The following happened after I finally left the Witnesses, but it still hurt and angered me:
Three years after I disassociated myself, daddy became ill with cancer. At his request, I went to the Kingdom Hall with him a few Sundays to give him some hope that I might try to be reinstated. I felt sick every time I walked through those doors and then had to sit there while they shunned us both as if we were invisible. I knew I had no intentions of ever going back, but I was there out of love for my father. As my way to give him some inner-peace, I let him believe that I would return some day. I could not hurt him anymore than he already was.
Shortly after my father was disfellowshipped, he found out that he was dying from pancreatic cancer and would only live another six months. Right away he started going back to the Kingdom Hall, hoping he could be reinstated. He finally wrote a letter to the overseer and begged for another chance, especially since all the elders were his nephews – except for one. That one man actually phoned my father on his death-bed and insulted him. It broke his heart when that elder told my father that he did not believe that he was “really remorseful for his actions” and that he was “only trying to save his life.” The elder told my father that “it will be in Jehovah’s hands” as to whether he would be resurrected or not.
How can a “loving, caring, organization” refuse a repenting, dying man asking for a chance for peace of mind?
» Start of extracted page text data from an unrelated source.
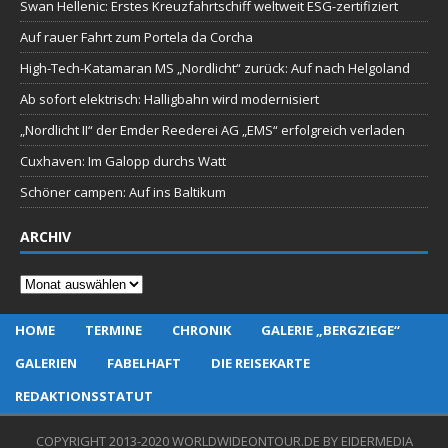
Swan Hellenic: Erstes Kreuzfahrtschiff weltweit ESG-zertifiziert
Auf rauer Fahrt zum Portela da Corcha
High-Tech-Katamaran MS „Nordlicht“ zurück: Auf nach Helgoland
Ab sofort elektrisch: Halligbahn wird modernisiert
„Nordlicht II“ der Emder Reederei AG „EMS“ erfolgreich verladen
Cuxhaven: Im Galopp durchs Watt
Schöner campen: Auf ins Baltikum
ARCHIV
Archiv
HOME
TERMINE
CHRONIK
GALERIE „BERGZIEGE“
GALERIEN
FABELHAFT
DIE REISEKARTE
REDAKTIONSSTATUT
COPYRIGHT 2013-2020 WORLDWIDEONTOUR.DE BY EIDERMEDIA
I pray that before he passed my father opened his eyes to see the love of Jesus Christ.
I don’t want to seem contradictory as I express my feelings about my father. It’s true that he was terrible to all of us while I was growing up, but after the divorce and scandal involving my mother and ex boyfriend, Dad took me in for a while and he was always there for me until the day he died.
I’ve never stepped back into the Kingdom Hall since his death.
I haven’t been a Witness for over twenty years. My mother and one brother still remain Jehovah’s Witnesses to this day. My mother and I have no relationship. Over the years she has made it clear that she has no love for me. Even though my brother considers me an “apostate,” I still love him. Maybe someday he will open his eyes to the false teachings and all that is wrong with the organization he is still involved with. I won’t change my mind again.
As far as what I do now? I stay at home and read my Bible. I tried several Churches and just felt closed in even though I believe much the same way. I occasionally visit different churches with my friends, but don’t want to be a member of any of them.
I’m finally at peace with my Heavenly Father.
Editor’s notes: Faith Wilson lives in the southeastern United States. Recently she’s been reading and commenting on online articles that discuss the Watchtower Society’s dysfunctional environment. After years of personal and family turmoil, she says that she has finally found a measure of peace in her life and a close personal relationship to God.